• _Task to carry out_
Reproduce the listing below, changing each "bounding box" to "enclosing box" and keeping everything else the same.

------------------------------------------------------------

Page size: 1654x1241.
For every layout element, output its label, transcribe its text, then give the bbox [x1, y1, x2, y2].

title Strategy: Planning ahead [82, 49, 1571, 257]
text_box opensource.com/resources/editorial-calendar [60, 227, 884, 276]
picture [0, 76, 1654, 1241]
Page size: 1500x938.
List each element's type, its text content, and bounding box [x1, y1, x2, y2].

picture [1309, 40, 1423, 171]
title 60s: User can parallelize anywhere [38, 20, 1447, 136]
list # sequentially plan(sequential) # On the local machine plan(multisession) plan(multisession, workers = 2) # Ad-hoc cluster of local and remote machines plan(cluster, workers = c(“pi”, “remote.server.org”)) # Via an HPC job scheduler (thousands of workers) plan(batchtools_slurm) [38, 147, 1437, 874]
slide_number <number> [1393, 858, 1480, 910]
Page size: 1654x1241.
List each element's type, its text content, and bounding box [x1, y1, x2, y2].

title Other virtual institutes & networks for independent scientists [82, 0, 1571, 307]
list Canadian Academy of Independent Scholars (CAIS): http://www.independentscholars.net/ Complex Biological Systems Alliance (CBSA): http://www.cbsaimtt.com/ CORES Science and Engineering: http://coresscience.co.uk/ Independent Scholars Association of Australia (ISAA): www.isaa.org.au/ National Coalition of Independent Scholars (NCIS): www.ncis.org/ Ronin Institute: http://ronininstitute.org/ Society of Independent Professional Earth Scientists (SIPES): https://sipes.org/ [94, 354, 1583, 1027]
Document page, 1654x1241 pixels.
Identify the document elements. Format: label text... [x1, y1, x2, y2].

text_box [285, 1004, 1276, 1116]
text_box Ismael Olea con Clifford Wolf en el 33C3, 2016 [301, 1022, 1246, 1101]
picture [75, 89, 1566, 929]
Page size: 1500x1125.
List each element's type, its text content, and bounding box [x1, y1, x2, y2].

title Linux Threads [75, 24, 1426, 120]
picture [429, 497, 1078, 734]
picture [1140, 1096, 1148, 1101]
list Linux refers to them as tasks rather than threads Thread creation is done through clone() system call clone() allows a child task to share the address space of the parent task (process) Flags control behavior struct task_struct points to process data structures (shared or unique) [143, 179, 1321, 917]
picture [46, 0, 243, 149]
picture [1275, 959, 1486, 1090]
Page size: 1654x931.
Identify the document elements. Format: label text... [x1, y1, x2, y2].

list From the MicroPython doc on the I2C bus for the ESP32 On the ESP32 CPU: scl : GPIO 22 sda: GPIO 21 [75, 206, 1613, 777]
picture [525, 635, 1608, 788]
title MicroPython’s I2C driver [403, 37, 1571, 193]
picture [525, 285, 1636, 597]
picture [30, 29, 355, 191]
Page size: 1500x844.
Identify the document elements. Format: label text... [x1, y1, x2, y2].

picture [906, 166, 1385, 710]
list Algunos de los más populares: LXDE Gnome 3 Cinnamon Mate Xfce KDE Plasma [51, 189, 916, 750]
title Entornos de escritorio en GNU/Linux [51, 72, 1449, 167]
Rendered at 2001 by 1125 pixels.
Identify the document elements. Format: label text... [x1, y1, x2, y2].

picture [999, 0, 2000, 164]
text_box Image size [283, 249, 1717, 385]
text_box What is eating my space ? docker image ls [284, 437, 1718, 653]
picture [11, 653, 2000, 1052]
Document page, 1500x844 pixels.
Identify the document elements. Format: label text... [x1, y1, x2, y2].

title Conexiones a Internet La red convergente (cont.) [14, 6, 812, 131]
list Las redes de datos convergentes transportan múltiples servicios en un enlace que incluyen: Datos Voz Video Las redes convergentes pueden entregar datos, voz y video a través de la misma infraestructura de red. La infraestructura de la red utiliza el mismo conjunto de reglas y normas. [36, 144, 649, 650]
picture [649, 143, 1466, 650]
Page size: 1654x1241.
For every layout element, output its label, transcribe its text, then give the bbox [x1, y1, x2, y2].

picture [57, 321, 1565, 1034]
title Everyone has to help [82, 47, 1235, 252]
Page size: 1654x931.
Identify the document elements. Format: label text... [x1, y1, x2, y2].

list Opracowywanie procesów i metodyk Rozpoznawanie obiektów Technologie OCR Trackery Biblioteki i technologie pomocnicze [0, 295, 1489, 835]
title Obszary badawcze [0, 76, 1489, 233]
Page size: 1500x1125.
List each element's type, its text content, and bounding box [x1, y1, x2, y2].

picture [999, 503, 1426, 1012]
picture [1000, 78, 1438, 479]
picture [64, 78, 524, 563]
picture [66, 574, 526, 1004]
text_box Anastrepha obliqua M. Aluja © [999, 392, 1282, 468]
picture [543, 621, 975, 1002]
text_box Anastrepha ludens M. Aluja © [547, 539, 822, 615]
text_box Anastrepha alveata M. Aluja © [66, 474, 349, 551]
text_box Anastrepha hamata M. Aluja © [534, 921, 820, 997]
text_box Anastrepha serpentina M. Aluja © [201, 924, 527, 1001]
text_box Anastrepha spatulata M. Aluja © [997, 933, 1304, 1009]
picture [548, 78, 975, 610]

------------------------------------------------------------

• _Written reply_
Page size: 1654x1241.
For every layout element, output its label, transcribe its text, then give the bbox [x1, y1, x2, y2].

title Strategy: Planning ahead [82, 49, 1571, 257]
text_box opensource.com/resources/editorial-calendar [60, 227, 884, 276]
picture [0, 76, 1654, 1241]
Page size: 1500x938.
List each element's type, its text content, and enclosing box [x1, y1, x2, y2].

picture [1309, 40, 1423, 171]
title 60s: User can parallelize anywhere [38, 20, 1447, 136]
list # sequentially plan(sequential) # On the local machine plan(multisession) plan(multisession, workers = 2) # Ad-hoc cluster of local and remote machines plan(cluster, workers = c(“pi”, “remote.server.org”)) # Via an HPC job scheduler (thousands of workers) plan(batchtools_slurm) [38, 147, 1437, 874]
slide_number <number> [1393, 858, 1480, 910]
Page size: 1654x1241.
List each element's type, its text content, and enclosing box [x1, y1, x2, y2].

title Other virtual institutes & networks for independent scientists [82, 0, 1571, 307]
list Canadian Academy of Independent Scholars (CAIS): http://www.independentscholars.net/ Complex Biological Systems Alliance (CBSA): http://www.cbsaimtt.com/ CORES Science and Engineering: http://coresscience.co.uk/ Independent Scholars Association of Australia (ISAA): www.isaa.org.au/ National Coalition of Independent Scholars (NCIS): www.ncis.org/ Ronin Institute: http://ronininstitute.org/ Society of Independent Professional Earth Scientists (SIPES): https://sipes.org/ [94, 354, 1583, 1027]
Document page, 1654x1241 pixels.
Identify the document elements. Format: label text... [x1, y1, x2, y2].

text_box [285, 1004, 1276, 1116]
text_box Ismael Olea con Clifford Wolf en el 33C3, 2016 [301, 1022, 1246, 1101]
picture [75, 89, 1566, 929]
Page size: 1500x1125.
List each element's type, its text content, and enclosing box [x1, y1, x2, y2].

title Linux Threads [75, 24, 1426, 120]
picture [429, 497, 1078, 734]
picture [1140, 1096, 1148, 1101]
list Linux refers to them as tasks rather than threads Thread creation is done through clone() system call clone() allows a child task to share the address space of the parent task (process) Flags control behavior struct task_struct points to process data structures (shared or unique) [143, 179, 1321, 917]
picture [46, 0, 243, 149]
picture [1275, 959, 1486, 1090]
Page size: 1654x931.
Identify the document elements. Format: label text... [x1, y1, x2, y2].

list From the MicroPython doc on the I2C bus for the ESP32 On the ESP32 CPU: scl : GPIO 22 sda: GPIO 21 [75, 206, 1613, 777]
picture [525, 635, 1608, 788]
title MicroPython’s I2C driver [403, 37, 1571, 193]
picture [525, 285, 1636, 597]
picture [30, 29, 355, 191]
Page size: 1500x844.
Identify the document elements. Format: label text... [x1, y1, x2, y2].

picture [906, 166, 1385, 710]
list Algunos de los más populares: LXDE Gnome 3 Cinnamon Mate Xfce KDE Plasma [51, 189, 916, 750]
title Entornos de escritorio en GNU/Linux [51, 72, 1449, 167]
Rendered at 2001 by 1125 pixels.
Identify the document elements. Format: label text... [x1, y1, x2, y2].

picture [999, 0, 2000, 164]
text_box Image size [283, 249, 1717, 385]
text_box What is eating my space ? docker image ls [284, 437, 1718, 653]
picture [11, 653, 2000, 1052]
Document page, 1500x844 pixels.
Identify the document elements. Format: label text... [x1, y1, x2, y2].

title Conexiones a Internet La red convergente (cont.) [14, 6, 812, 131]
list Las redes de datos convergentes transportan múltiples servicios en un enlace que incluyen: Datos Voz Video Las redes convergentes pueden entregar datos, voz y video a través de la misma infraestructura de red. La infraestructura de la red utiliza el mismo conjunto de reglas y normas. [36, 144, 649, 650]
picture [649, 143, 1466, 650]
Page size: 1654x1241.
For every layout element, output its label, transcribe its text, then give the bbox [x1, y1, x2, y2].

picture [57, 321, 1565, 1034]
title Everyone has to help [82, 47, 1235, 252]
Page size: 1654x931.
Identify the document elements. Format: label text... [x1, y1, x2, y2].

list Opracowywanie procesów i metodyk Rozpoznawanie obiektów Technologie OCR Trackery Biblioteki i technologie pomocnicze [0, 295, 1489, 835]
title Obszary badawcze [0, 76, 1489, 233]
Page size: 1500x1125.
List each element's type, its text content, and enclosing box [x1, y1, x2, y2].

picture [999, 503, 1426, 1012]
picture [1000, 78, 1438, 479]
picture [64, 78, 524, 563]
picture [66, 574, 526, 1004]
text_box Anastrepha obliqua M. Aluja © [999, 392, 1282, 468]
picture [543, 621, 975, 1002]
text_box Anastrepha ludens M. Aluja © [547, 539, 822, 615]
text_box Anastrepha alveata M. Aluja © [66, 474, 349, 551]
text_box Anastrepha hamata M. Aluja © [534, 921, 820, 997]
text_box Anastrepha serpentina M. Aluja © [201, 924, 527, 1001]
text_box Anastrepha spatulata M. Aluja © [997, 933, 1304, 1009]
picture [548, 78, 975, 610]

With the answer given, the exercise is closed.